I’m here in Ottawa while Carrie attends a meeting of the Law Commission of Canada. The plan was to hang out in the hotel room and write, but the reality is that I’m more in sit-somewhere-and-read-and-wander-around mood. And so I have.
Yesterday, while waiting to cross the canal on Rideau St., I got stuck in traffic for a minute. I was was behind a bus so I couldn’t really see, but at the corner there were some guys hold bikes in the air and I could see others on bikes riding into the intersection. Then the guy in the car to my right rolled down the window and starting cursing the bikers. Which leads me to believe that I just experienced my first Critical Mass Ride (motto: we’re not stopping traffic, we ARE traffic), which is borne out by the scheduled 5:15 ride in Ottawa the last Friday of each month. Zack Furness, one of my doctoral students, wrote a dissertation on biking politics and I was really surprised at some of the hostility motorists showed to critical mass bikers. But I’d never seen it for myself. Guess that’s another take on road rage. Zack’s diss is in the pocket at Pitt and will be revised into a book very soon, from what I gather. . . .
As to my tooling around Ottawa. Yesterday was all about music shopping. I stopped by Songbird Music, which is like a graveyard for old gear, especially the back room. That’s the recording and PA section, and I saw all sorts of dusty old gear, some of it from the 1970s and some of it with brand names that I suspect never made it south of the border. It’s like an Isle of Lost Toys for musicians.
I’m saving Octopus Books to visit with Carrie — so that’ll be tomorrow.
Oh yeah, my Theory of Ottawa: it’s like a great college town. I don’t know if Canadians have a concept of “college town” but if they did, maybe they’d look down less on their Capital City. I’m always surprised to hear Canadians disparage Ottawa, since it seems like a perfectly nice place to me with plenty to do, at least as a visitor. It’s not a global city like Montreal, and certainly not as cool but as someone who’s spent my life in the midwest and mid-east United States, I find it perfectly charming.
Yesterday was Critical Mass day in Chicago, too. I have to say that there’s hostility all around between bikes and cars here in Chicago. Now that it’s warm and more bikes are on the road, I see daily tons of road rage swapping back and forth, and both bikes and cars doing stupid, unsafe shit, each fulminating against the other and stewing in self-righteous rage about to whom the roads “really” belong.
And, of course, all the indie kids are dressing like bike messengers and riding around on double high bikes.
On a slightly related note, I saw an amusing craigslist post the other day in which the poster was looking for other bike folks, but asking respondents to steer him away from the local “bike cults” and their “recruiters.”
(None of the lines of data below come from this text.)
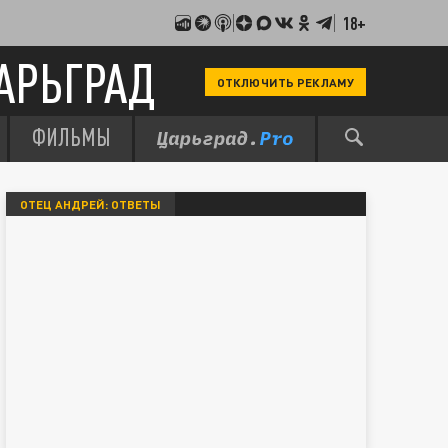
18+
АРЬГРАД
ОТКЛЮЧИТЬ РЕКЛАМУ
ФИЛЬМЫ
ОТЕЦ АНДРЕЙ: ОТВЕТЫ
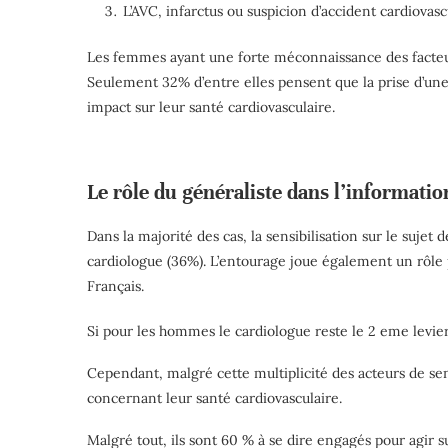
L’AVC, infarctus ou suspicion d’accident cardiovasc
Les femmes ayant une forte méconnaissance des facteurs
Seulement 32% d’entre elles pensent que la prise d’une 
impact sur leur santé cardiovasculaire.
Le rôle du généraliste dans l’informatio
Dans la majorité des cas, la sensibilisation sur le sujet
cardiologue (36%). L’entourage joue également un rôle 
Français.
Si pour les hommes le cardiologue reste le 2 eme levier
Cependant, malgré cette multiplicité des acteurs de sen
concernant leur santé cardiovasculaire.
Malgré tout, ils sont 60 % à se dire engagés pour agir s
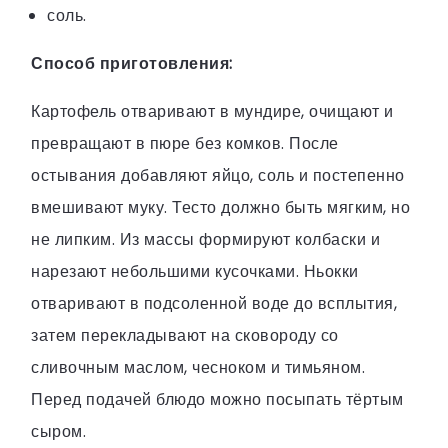
соль.
Способ приготовления:
Картофель отваривают в мундире, очищают и
превращают в пюре без комков. После
остывания добавляют яйцо, соль и постепенно
вмешивают муку. Тесто должно быть мягким, но
не липким. Из массы формируют колбаски и
нарезают небольшими кусочками. Ньокки
отваривают в подсоленной воде до всплытия,
затем перекладывают на сковороду со
сливочным маслом, чесноком и тимьяном.
Перед подачей блюдо можно посыпать тёртым
сыром.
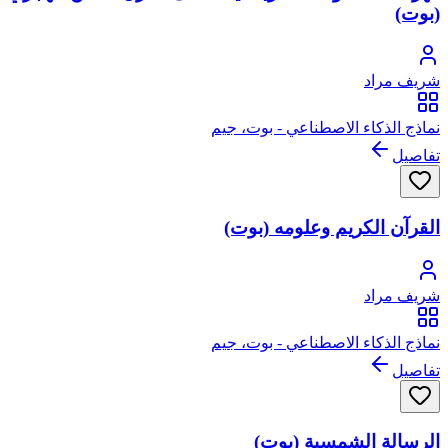
(بوت)
شريف مراد
نماذج الذكاء الاصطناعي - بوت، جيم
تفاصيل
القرآن الكريم وعلومه (بوت)
شريف مراد
نماذج الذكاء الاصطناعي - بوت، جيم
تفاصيل
الرسالة الشمسية (بوت)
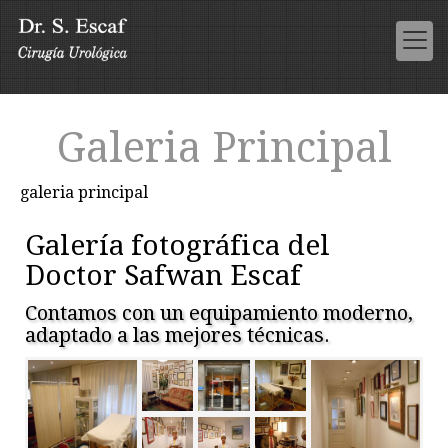
Galeria Principal
galeria principal
Galería fotográfica del
Doctor Safwan Escaf
Contamos con un equipamiento moderno,
adaptado a las mejores técnicas.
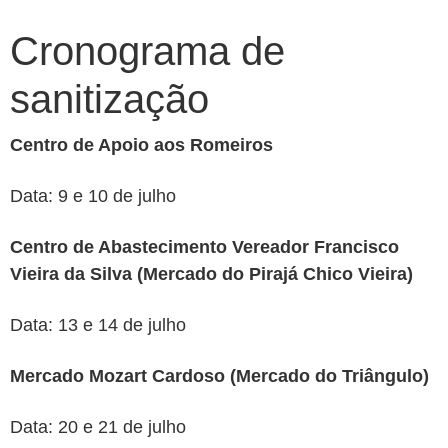
Cronograma de
sanitização
Centro de Apoio aos Romeiros
Data: 9 e 10 de julho
Centro de Abastecimento Vereador Francisco
Vieira da Silva (Mercado do Pirajá Chico Vieira)
Data: 13 e 14 de julho
Mercado Mozart Cardoso (Mercado do Triângulo)
Data: 20 e 21 de julho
More Chicago Critical Mass stuff here: http://www.gapersblock.com/merge/archives/2006/05/#013652
I’m going to have to go on one of those Critcal Mass rides sometime. It sounds like fun!
testing your spam.
When I was 9 my parents took me to the parliament buildings to stare at the funny guards (are they still there?) then I was attacked by a low flying pigeon.
Ottawa is kind of like an amusement park version of a real capital city.